→ **Record excerpts**
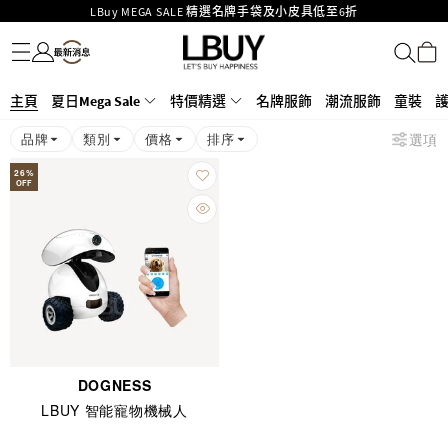
LBuy MEGA SALE 精選名牌手袋及小皮具低至6折
名牌服飾
潮流服飾
童裝
護膚美妝
香水香薰
個人護理
母嬰護理
遊戲及精品玩具
文儀用品
家居生活
電子產品
美食
醫藥保健
運動與戶外用品
Goyard Hobo / Hobo Mini人氣限量特別版限時原價低至75折!
LBuy呈獻 - Hermès 及 Chanel 手袋及首飾原價低至6折，立即入手!
LBuy Nintendo Switch / Nintendo Switch 2 正規商品零售店登陸MOKO 4樓
MOKO 1樓175號鋪旗艦店特設名牌Hermès、CHANEL及LV專區！
主頁
夏日Mega Sale
特價精選
名牌服飾
潮流服飾
童裝
426號舖！
重要通告：銀行轉帳及轉數快付款注意事項
品牌
類別
價格
排序
選項
購物滿HKD500即享免運費！
LBuy獲香港知識產權署頒發2026《正版正貨承諾》商標
26
%
OFF
DOGNESS
LBUY 智能寵物機械人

→ **Task prompt**
Lay out the text read from the records as a numbered list, one line per item, with blank lines left out. Leave the pictures out of the answer.

→ **Solved exercise**
1. LBuy MEGA SALE 精選名牌手袋及小皮具低至6折
2. 名牌服飾
3. 潮流服飾
4. 童裝
5. 護膚美妝
6. 香水香薰
7. 個人護理
8. 母嬰護理
9. 遊戲及精品玩具
10. 文儀用品
11. 家居生活
12. 電子產品
13. 美食
14. 醫藥保健
15. 運動與戶外用品
16. Goyard Hobo / Hobo Mini人氣限量特別版限時原價低至75折!
17. LBuy呈獻 - Hermès 及 Chanel 手袋及首飾原價低至6折，立即入手!
18. LBuy Nintendo Switch / Nintendo Switch 2 正規商品零售店登陸MOKO 4樓
19. MOKO 1樓175號鋪旗艦店特設名牌Hermès、CHANEL及LV專區！
20. 主頁
21. 夏日Mega Sale
22. 特價精選
23. 名牌服飾
24. 潮流服飾
25. 童裝
26. 426號舖！
27. 重要通告：銀行轉帳及轉數快付款注意事項
28. 品牌
29. 類別
30. 價格
31. 排序
32. 選項
33. 購物滿HKD500即享免運費！
34. LBuy獲香港知識產權署頒發2026《正版正貨承諾》商標
35. 26
36. %
37. OFF
38. DOGNESS
39. LBUY 智能寵物機械人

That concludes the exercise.